New department may help craft cybersecurity stragegy
The United States faces a very real cyber threat, experts said Friday, and many people in government and industry are waiting to see if President Bush's proposed homeland security reorganization may help form a national cybersecurity strategy.
The Cabinet-level Homeland Security Department Bush proposed Thursday would have the responsibility of, among other things, protecting critical infrastructures and computer systems, and providing a central clearinghouse for intelligence analysis. Many sections of current departments and agencies that address cybersecurity, such as the Commerce Department's Critical Infrastructure Assurance Office (CIAO) and the FBI's National Infrastructure Protection Center, likely will be included in the reorganization.
Bush said Friday that he will direct White House Homeland Security Director Tom Ridge to testify before Congress about the need for the new department.
Mike Lombard, senior coordinator for infrastructure security analysis at CIAO, said during a conference Friday that coordinating the nation's data systems and centers will be a huge challenge.

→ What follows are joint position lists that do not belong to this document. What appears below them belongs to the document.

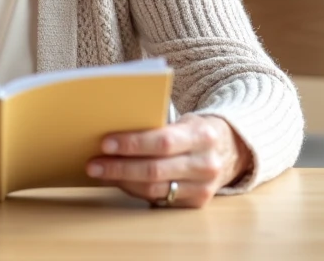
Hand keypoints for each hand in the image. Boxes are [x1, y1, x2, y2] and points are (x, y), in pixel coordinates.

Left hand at [86, 114, 250, 207]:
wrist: (230, 149)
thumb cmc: (193, 130)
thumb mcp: (183, 120)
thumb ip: (156, 124)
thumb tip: (110, 128)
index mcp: (202, 135)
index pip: (163, 141)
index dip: (132, 143)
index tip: (105, 142)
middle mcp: (206, 164)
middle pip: (155, 169)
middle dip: (120, 167)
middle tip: (93, 163)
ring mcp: (204, 187)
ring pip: (154, 189)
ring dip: (122, 181)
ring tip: (99, 172)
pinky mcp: (197, 202)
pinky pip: (159, 199)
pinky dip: (135, 190)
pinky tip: (118, 181)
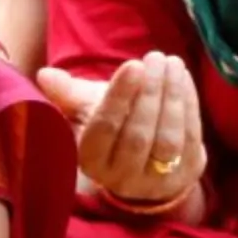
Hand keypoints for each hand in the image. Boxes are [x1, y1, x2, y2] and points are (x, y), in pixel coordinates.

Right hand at [37, 52, 205, 205]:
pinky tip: (184, 79)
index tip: (133, 65)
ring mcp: (157, 180)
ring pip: (167, 138)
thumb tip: (45, 75)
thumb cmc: (112, 128)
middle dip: (149, 93)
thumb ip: (68, 93)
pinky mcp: (187, 174)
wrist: (144, 164)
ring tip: (171, 63)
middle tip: (155, 57)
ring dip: (172, 97)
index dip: (119, 97)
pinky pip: (191, 138)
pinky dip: (190, 105)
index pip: (104, 129)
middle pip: (138, 135)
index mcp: (91, 161)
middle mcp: (122, 177)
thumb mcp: (86, 111)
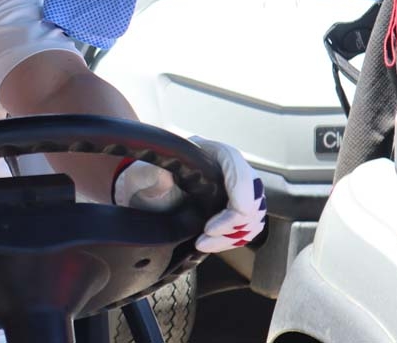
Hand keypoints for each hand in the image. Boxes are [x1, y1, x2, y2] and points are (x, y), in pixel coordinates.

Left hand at [112, 137, 264, 253]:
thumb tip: (165, 180)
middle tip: (204, 239)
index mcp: (213, 152)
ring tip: (203, 244)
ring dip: (233, 236)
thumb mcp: (143, 173)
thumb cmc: (148, 176)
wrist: (149, 188)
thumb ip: (150, 175)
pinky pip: (248, 227)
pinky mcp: (237, 207)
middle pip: (252, 197)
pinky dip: (233, 239)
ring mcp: (237, 189)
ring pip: (253, 216)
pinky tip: (211, 243)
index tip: (211, 225)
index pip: (239, 170)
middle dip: (233, 224)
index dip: (236, 197)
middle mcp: (231, 169)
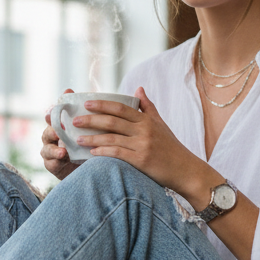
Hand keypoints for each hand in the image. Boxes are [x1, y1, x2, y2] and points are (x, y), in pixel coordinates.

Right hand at [41, 89, 80, 180]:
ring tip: (63, 150)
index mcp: (59, 127)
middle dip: (52, 130)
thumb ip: (79, 112)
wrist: (89, 167)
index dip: (52, 114)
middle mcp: (52, 139)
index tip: (53, 112)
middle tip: (60, 129)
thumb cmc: (85, 144)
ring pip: (47, 149)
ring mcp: (50, 153)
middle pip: (48, 132)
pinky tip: (63, 158)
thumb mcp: (86, 128)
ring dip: (54, 149)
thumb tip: (69, 89)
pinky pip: (51, 163)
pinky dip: (56, 160)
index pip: (52, 118)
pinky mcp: (52, 166)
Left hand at [69, 87, 199, 192]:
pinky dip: (104, 152)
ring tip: (77, 138)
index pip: (120, 108)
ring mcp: (143, 145)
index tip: (86, 103)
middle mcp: (144, 130)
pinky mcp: (141, 160)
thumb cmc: (171, 148)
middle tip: (74, 120)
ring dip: (92, 138)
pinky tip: (92, 152)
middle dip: (91, 120)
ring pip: (112, 138)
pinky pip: (118, 154)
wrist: (185, 170)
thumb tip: (138, 89)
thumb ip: (148, 107)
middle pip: (112, 121)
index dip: (102, 104)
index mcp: (146, 120)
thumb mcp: (161, 124)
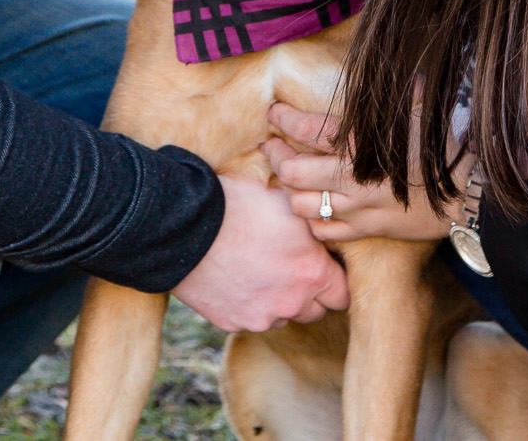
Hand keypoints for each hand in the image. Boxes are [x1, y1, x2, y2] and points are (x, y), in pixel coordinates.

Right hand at [173, 171, 350, 331]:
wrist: (184, 226)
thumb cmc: (239, 206)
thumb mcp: (286, 204)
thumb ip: (312, 225)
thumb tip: (323, 222)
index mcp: (312, 273)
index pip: (343, 294)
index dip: (334, 279)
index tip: (322, 265)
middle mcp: (292, 303)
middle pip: (315, 310)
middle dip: (308, 293)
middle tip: (289, 267)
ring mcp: (261, 317)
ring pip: (282, 316)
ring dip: (278, 300)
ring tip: (257, 270)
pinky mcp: (233, 324)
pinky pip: (250, 319)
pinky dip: (247, 304)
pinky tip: (234, 278)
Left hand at [261, 101, 466, 243]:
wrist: (469, 195)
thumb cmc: (444, 147)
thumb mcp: (420, 110)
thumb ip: (397, 89)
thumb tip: (397, 67)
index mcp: (361, 142)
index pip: (306, 128)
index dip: (283, 119)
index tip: (274, 113)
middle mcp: (353, 176)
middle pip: (292, 171)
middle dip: (276, 156)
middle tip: (271, 147)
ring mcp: (358, 207)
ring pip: (301, 205)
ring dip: (291, 192)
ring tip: (289, 180)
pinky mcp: (367, 229)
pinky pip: (324, 232)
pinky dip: (313, 222)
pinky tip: (314, 210)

He said there is a proposal to create an Information Integration Program Office within CIAO that would be in charge of determining where information technology can be most useful in government.
"It's still in the think tank," Lombard said. "It's not ready for prime-time yet."

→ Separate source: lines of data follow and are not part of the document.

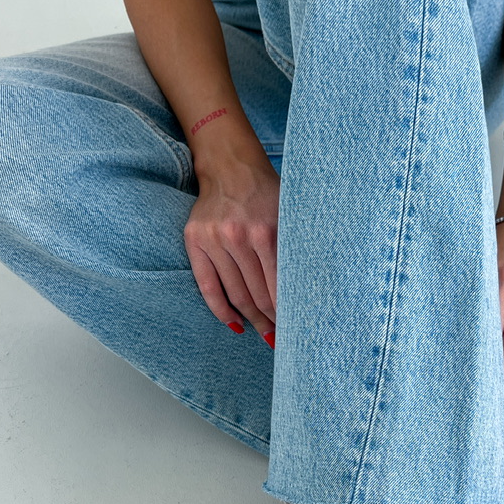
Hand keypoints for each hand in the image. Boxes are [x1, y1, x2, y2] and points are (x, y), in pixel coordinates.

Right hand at [183, 143, 280, 340]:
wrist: (230, 166)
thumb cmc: (266, 193)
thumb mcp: (288, 215)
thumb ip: (295, 248)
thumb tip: (308, 292)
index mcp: (266, 231)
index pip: (278, 285)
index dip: (287, 311)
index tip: (296, 328)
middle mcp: (239, 237)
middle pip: (257, 294)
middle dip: (271, 320)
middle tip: (281, 337)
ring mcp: (214, 240)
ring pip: (234, 294)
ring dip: (250, 320)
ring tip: (263, 333)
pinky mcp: (194, 241)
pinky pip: (207, 287)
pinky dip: (221, 310)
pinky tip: (235, 324)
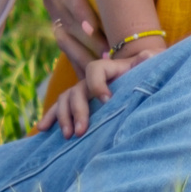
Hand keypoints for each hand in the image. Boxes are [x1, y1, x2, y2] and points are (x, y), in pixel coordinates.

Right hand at [39, 0, 104, 68]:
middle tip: (105, 52)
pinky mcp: (56, 12)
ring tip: (102, 60)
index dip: (80, 11)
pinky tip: (90, 66)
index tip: (93, 30)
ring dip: (82, 47)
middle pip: (64, 14)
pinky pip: (64, 35)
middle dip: (85, 36)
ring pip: (63, 28)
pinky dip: (77, 51)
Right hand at [40, 37, 162, 136]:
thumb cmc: (144, 76)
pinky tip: (42, 129)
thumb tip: (148, 55)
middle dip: (78, 110)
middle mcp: (91, 80)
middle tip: (82, 131)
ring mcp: (81, 92)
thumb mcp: (148, 70)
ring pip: (65, 100)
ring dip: (63, 117)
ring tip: (69, 135)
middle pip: (77, 90)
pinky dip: (49, 117)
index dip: (98, 84)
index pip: (95, 70)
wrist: (137, 82)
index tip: (107, 100)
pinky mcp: (76, 106)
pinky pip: (58, 109)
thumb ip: (147, 63)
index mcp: (107, 69)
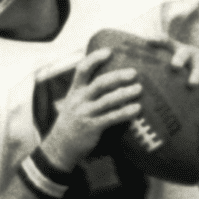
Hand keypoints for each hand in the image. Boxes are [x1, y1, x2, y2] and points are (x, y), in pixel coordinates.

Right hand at [39, 48, 141, 171]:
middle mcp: (79, 100)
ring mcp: (85, 113)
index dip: (95, 58)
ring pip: (107, 100)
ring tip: (139, 89)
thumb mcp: (74, 103)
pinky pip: (111, 118)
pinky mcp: (91, 127)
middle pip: (100, 83)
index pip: (82, 69)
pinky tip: (136, 109)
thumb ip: (87, 92)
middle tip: (133, 73)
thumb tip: (110, 82)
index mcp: (75, 91)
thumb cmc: (72, 122)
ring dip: (125, 94)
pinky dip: (125, 112)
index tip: (109, 51)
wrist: (59, 147)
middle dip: (117, 77)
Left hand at [168, 42, 198, 101]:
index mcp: (186, 53)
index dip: (179, 59)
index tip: (174, 66)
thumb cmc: (185, 55)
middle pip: (197, 67)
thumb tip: (145, 38)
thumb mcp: (175, 46)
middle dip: (195, 75)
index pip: (182, 54)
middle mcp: (197, 61)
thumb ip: (163, 42)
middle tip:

Douglas Beason, deputy associate director for defense threat reduction at the Los Alamos National Laboratory in New Mexico, said about 50,000 white papers from businesses and organizations that envision ways to boost security are "floating around Washington."
With all these piecemeal efforts, "there must be a national strategy for cyber security," said Eli Primrose-Smith, vice president for global security solutions at IBM. She said Bush's proposal "hopefully" would facilitate the effort.

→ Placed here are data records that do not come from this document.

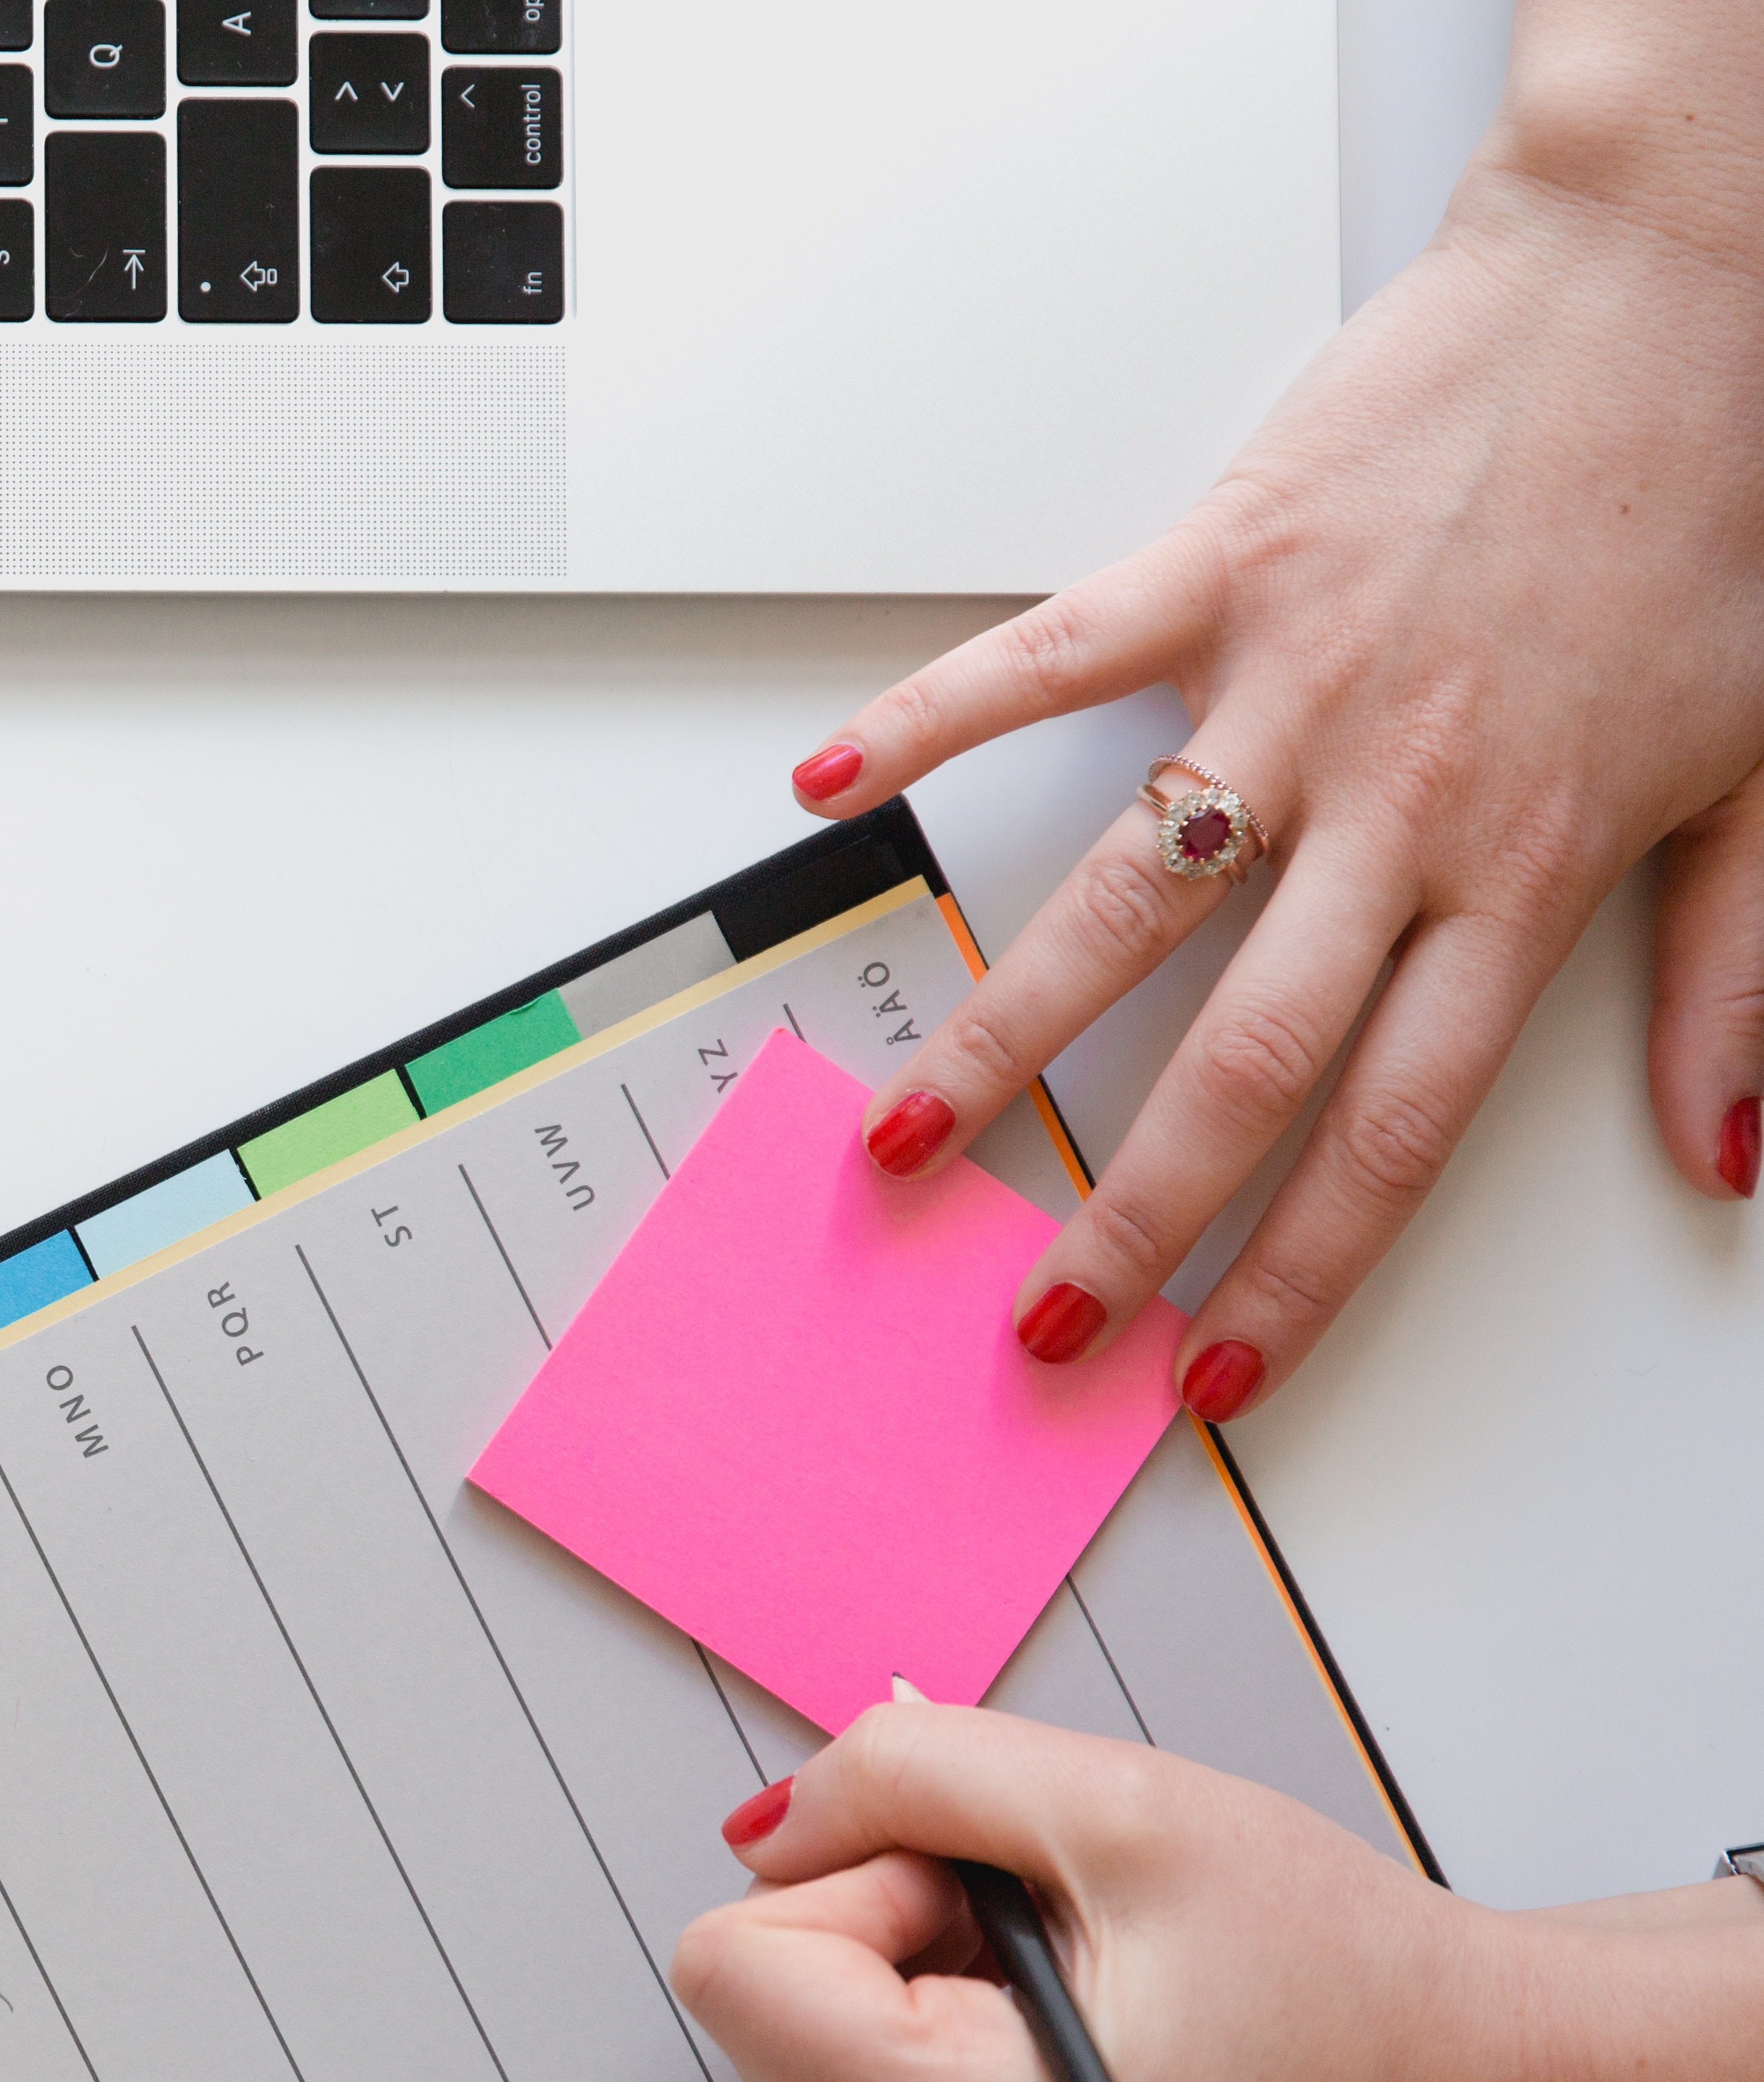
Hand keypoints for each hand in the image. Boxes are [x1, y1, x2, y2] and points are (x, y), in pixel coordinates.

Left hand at [669, 1705, 1763, 2081]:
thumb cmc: (1338, 1967)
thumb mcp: (1113, 1801)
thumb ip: (900, 1774)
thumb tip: (765, 1823)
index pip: (729, 1968)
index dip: (850, 1883)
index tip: (985, 1891)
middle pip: (762, 2003)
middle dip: (888, 1927)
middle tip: (1057, 1935)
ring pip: (814, 2040)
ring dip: (924, 1978)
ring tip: (1088, 1988)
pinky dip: (949, 2034)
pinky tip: (1080, 2036)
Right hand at [787, 4, 1763, 1419]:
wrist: (1684, 285)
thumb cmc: (1721, 510)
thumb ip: (1730, 978)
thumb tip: (1719, 1153)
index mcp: (1527, 866)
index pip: (1393, 1128)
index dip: (1296, 1273)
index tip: (1212, 1372)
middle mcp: (1398, 802)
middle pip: (1238, 1061)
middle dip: (1123, 1217)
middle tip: (1035, 1314)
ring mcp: (1291, 685)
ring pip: (1121, 905)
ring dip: (1000, 1036)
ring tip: (907, 1131)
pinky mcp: (1221, 565)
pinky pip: (1045, 660)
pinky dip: (925, 717)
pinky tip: (831, 784)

A cybersecurity strategy is becoming increasingly important as more technologies become interoperable and interdependent, and the nation's computer vulnerabilities increase, said Casey Dunlevy of the CERT Coordination Center at Carnegie Mellon University.
"We're not talking about a cyber Pearl Harbor" but something more "insidious and harmful," Dunlevy said, such as terrorists integrating a cyber component into traditional warfare. And "it's not a question of if, but when. ... It's only a matter of time until they [terrorists] recognize that as a weapon."
Dunlevy said academia can play a "vital role" as a cybersecurity information clearinghouse and a "middleman" between private industry and government, particularly because industry often hesitates to share information on computer weaknesses. "The problem is too big for any one organization or sector to solve," Dunlevy said.
"This is all about economic security and risk management," said Electronic Industries Alliance President David McCurdy. "If you have a plug ... you're vulnerable. ... This is where we're only as strong as our weakest link."